ENTRIES SHOWN: Begin

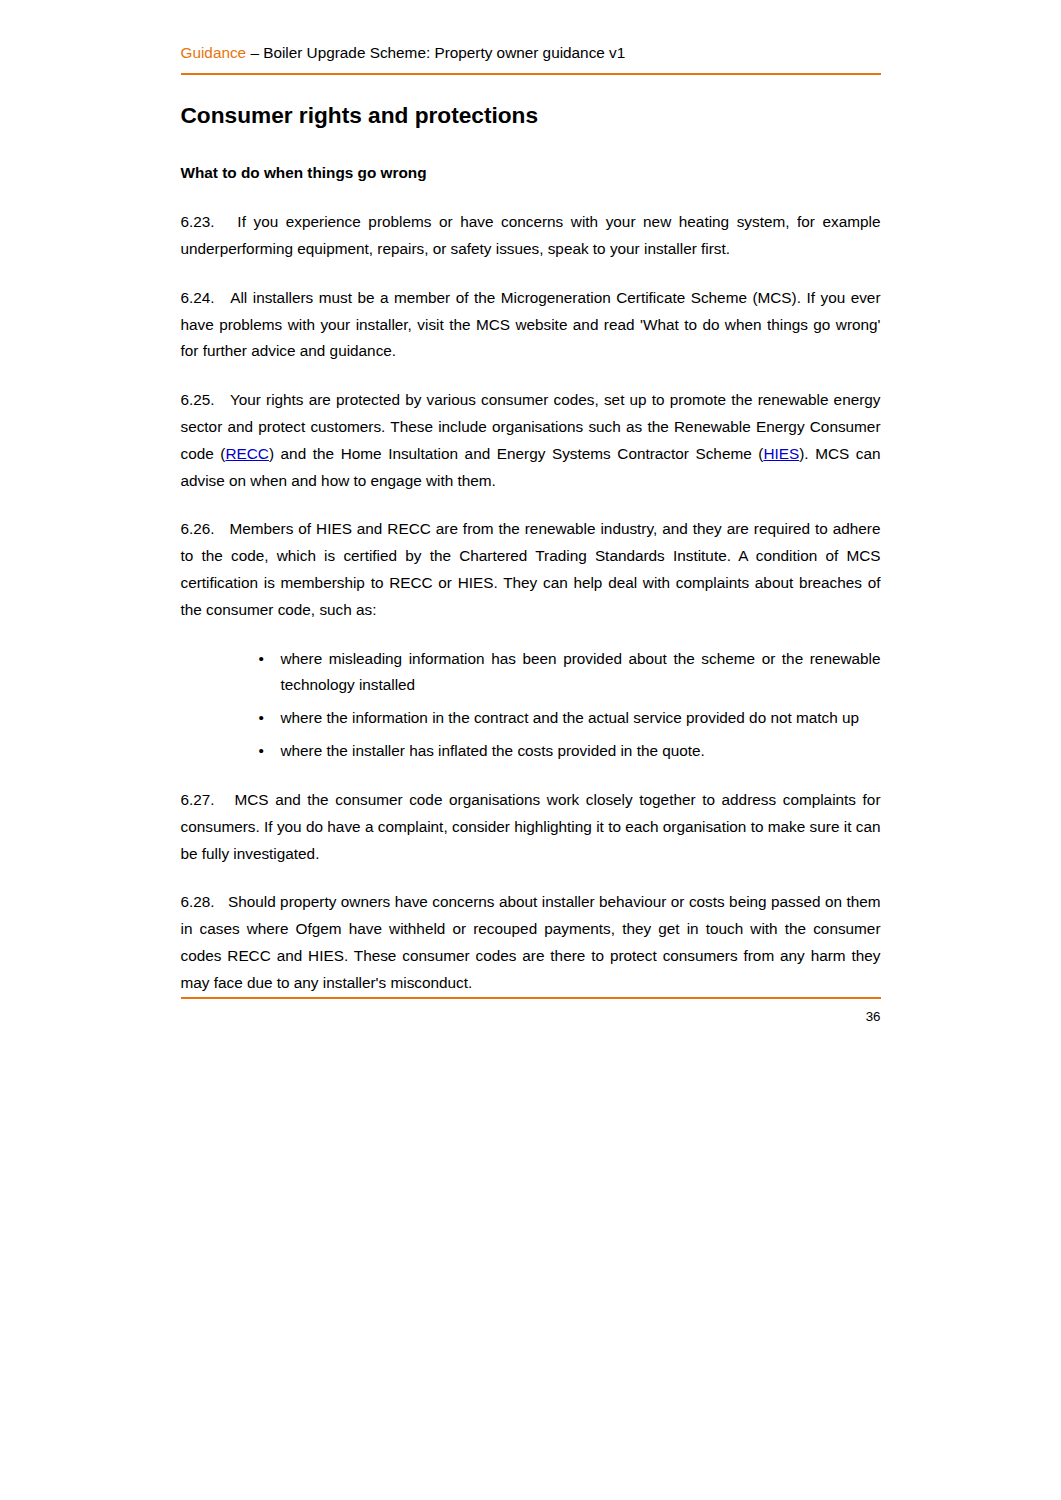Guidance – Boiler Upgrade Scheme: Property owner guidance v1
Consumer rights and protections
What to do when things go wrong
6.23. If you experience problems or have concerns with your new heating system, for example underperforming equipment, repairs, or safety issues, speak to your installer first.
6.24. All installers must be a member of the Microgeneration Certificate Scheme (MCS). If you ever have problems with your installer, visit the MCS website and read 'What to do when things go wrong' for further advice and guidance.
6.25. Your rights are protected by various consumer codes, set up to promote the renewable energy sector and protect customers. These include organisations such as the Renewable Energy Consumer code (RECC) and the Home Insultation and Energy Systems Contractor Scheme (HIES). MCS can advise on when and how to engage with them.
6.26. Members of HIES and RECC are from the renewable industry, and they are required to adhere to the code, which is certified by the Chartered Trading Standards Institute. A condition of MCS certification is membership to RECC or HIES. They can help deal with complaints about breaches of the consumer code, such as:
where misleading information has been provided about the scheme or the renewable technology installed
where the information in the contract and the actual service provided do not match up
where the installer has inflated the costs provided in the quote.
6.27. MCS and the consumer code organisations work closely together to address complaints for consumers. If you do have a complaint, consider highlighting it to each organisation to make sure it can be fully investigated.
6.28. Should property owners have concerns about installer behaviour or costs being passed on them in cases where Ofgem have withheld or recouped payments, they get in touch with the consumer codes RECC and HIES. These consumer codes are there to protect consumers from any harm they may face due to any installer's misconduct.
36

ENTRIES SHOWN: End
ENTRIES SHOWN: Begin

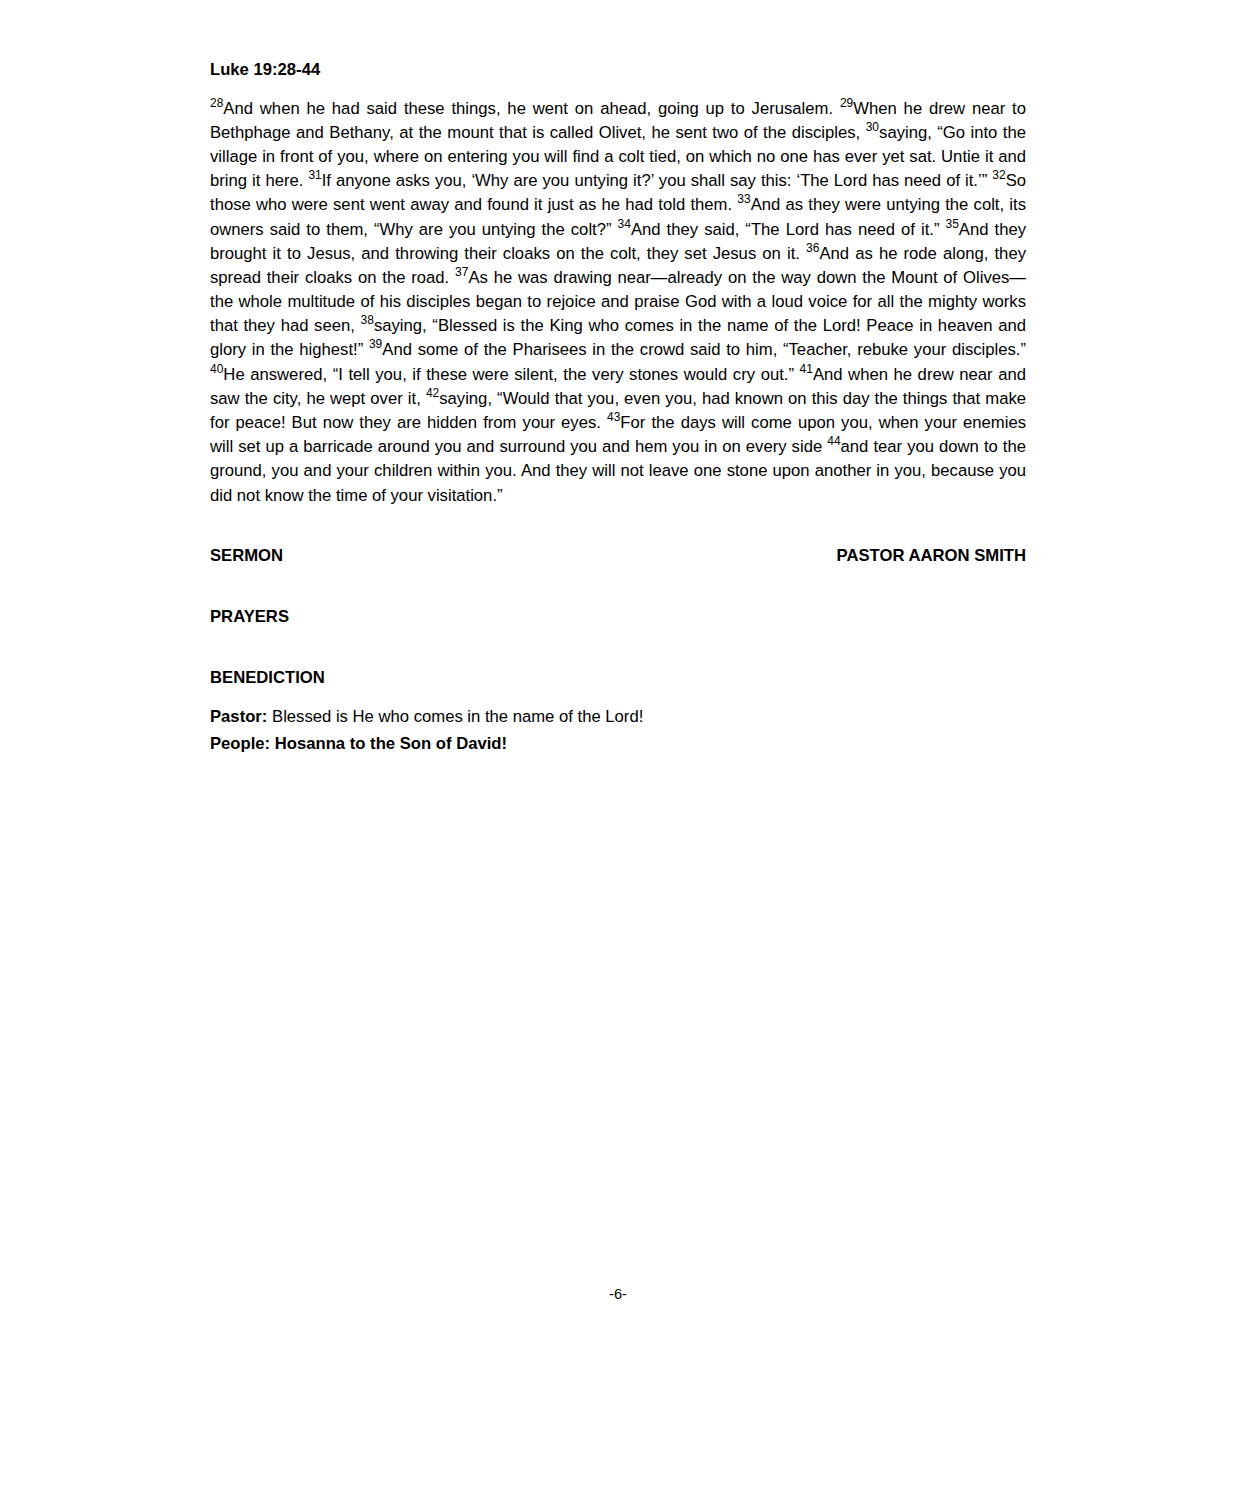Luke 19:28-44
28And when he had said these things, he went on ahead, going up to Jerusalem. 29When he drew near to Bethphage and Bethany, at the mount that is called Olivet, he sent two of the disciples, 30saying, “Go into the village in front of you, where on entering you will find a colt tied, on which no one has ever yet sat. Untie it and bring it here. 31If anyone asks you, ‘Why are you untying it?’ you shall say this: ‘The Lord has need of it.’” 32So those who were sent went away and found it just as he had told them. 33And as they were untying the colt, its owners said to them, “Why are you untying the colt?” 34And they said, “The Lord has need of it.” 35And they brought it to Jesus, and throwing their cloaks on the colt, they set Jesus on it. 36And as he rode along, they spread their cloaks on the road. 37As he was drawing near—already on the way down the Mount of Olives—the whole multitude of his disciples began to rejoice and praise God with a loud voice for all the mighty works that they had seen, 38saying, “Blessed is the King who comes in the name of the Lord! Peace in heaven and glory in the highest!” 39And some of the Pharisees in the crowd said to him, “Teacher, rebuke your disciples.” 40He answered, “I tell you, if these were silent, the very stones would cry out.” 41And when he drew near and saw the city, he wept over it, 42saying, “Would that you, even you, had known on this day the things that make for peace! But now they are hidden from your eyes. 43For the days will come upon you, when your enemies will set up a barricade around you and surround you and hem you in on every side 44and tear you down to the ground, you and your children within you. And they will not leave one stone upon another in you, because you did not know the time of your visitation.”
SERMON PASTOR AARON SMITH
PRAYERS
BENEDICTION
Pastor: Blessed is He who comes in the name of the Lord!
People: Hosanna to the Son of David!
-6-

ENTRIES SHOWN: End
ENTRIES SHOWN: Begin

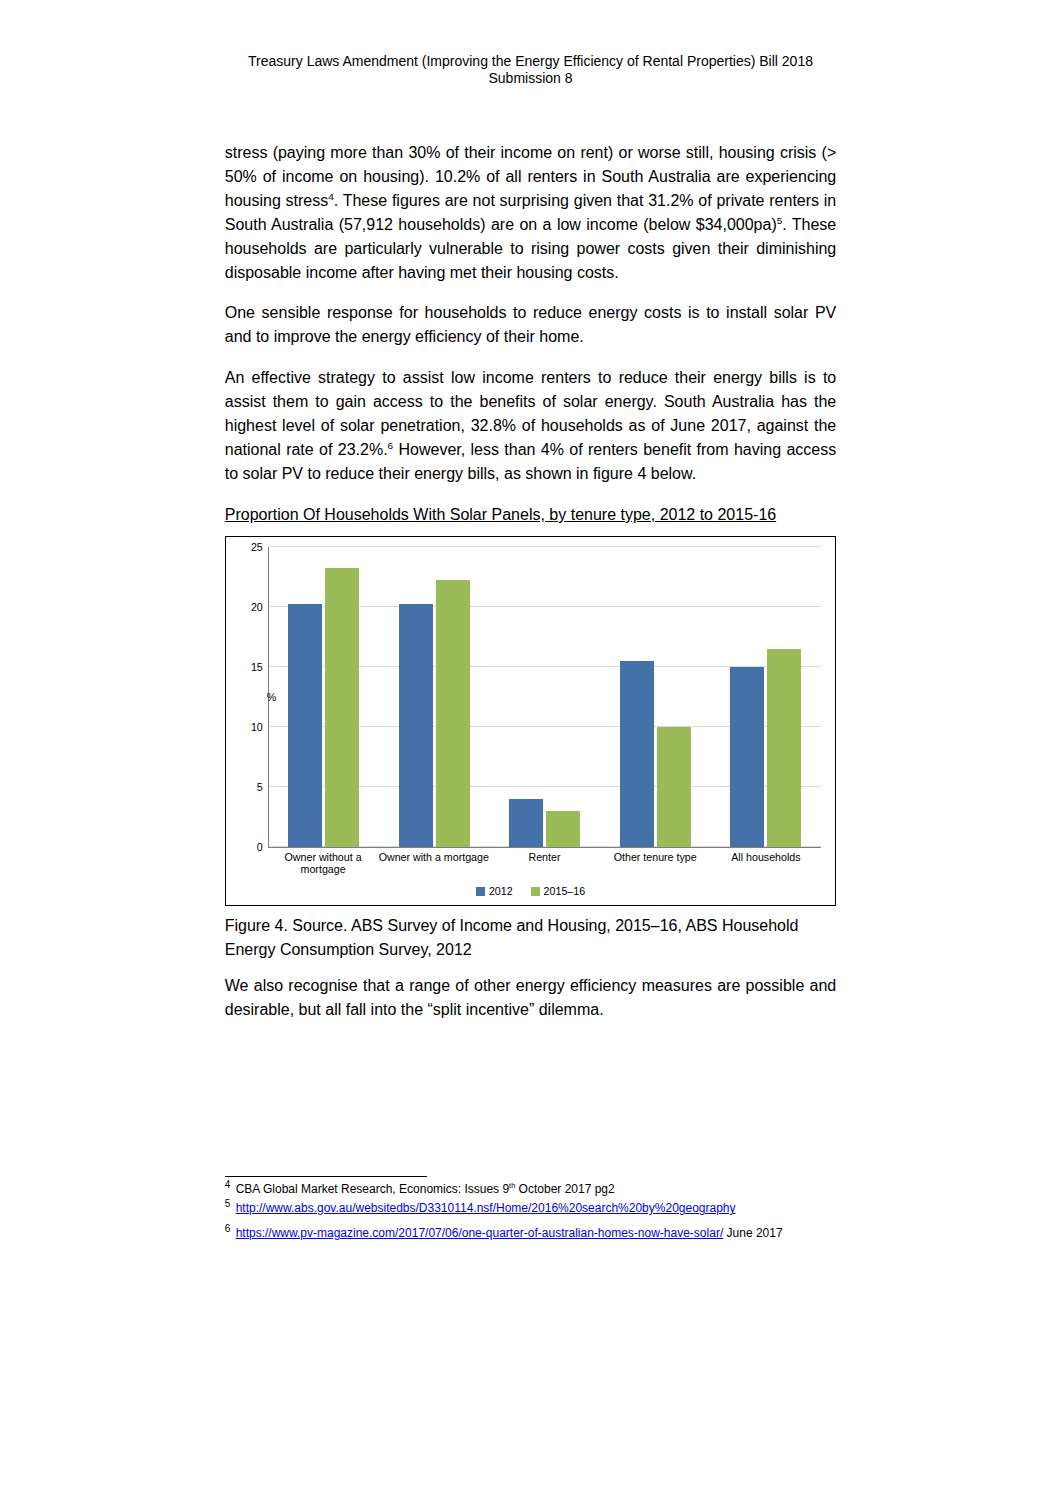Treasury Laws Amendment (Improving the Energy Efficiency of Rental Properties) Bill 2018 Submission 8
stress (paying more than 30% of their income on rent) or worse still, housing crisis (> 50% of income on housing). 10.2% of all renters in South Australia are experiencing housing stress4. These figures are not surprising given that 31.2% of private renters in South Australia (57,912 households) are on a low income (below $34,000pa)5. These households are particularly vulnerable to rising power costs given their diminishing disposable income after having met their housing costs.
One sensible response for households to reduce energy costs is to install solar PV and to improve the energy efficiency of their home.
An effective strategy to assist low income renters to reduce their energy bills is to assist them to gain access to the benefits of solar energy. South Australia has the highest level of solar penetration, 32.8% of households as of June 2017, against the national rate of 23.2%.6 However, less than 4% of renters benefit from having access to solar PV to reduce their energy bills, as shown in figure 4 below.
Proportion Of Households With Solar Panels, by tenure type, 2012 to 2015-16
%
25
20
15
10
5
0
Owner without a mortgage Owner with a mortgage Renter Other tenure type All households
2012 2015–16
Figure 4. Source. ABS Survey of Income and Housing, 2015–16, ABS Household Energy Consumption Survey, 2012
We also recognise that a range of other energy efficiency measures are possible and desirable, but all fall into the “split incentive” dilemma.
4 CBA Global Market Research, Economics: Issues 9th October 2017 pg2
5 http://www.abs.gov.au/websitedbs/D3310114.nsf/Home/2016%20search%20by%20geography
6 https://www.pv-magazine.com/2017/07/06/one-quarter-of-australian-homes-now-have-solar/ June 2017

ENTRIES SHOWN: End

EXERCISE REQUIREMENTS:
Gather each line in the entries above where the string "June" is found.

ANSWER TO THE EXERCISE:
An effective strategy to assist low income renters to reduce their energy bills is to assist them to gain access to the benefits of solar energy. South Australia has the highest level of solar penetration, 32.8% of households as of June 2017, against the national rate of 23.2%.6 However, less than 4% of renters benefit from having access to solar PV to reduce their energy bills, as shown in figure 4 below.
6 https://www.pv-magazine.com/2017/07/06/one-quarter-of-australian-homes-now-have-solar/ June 2017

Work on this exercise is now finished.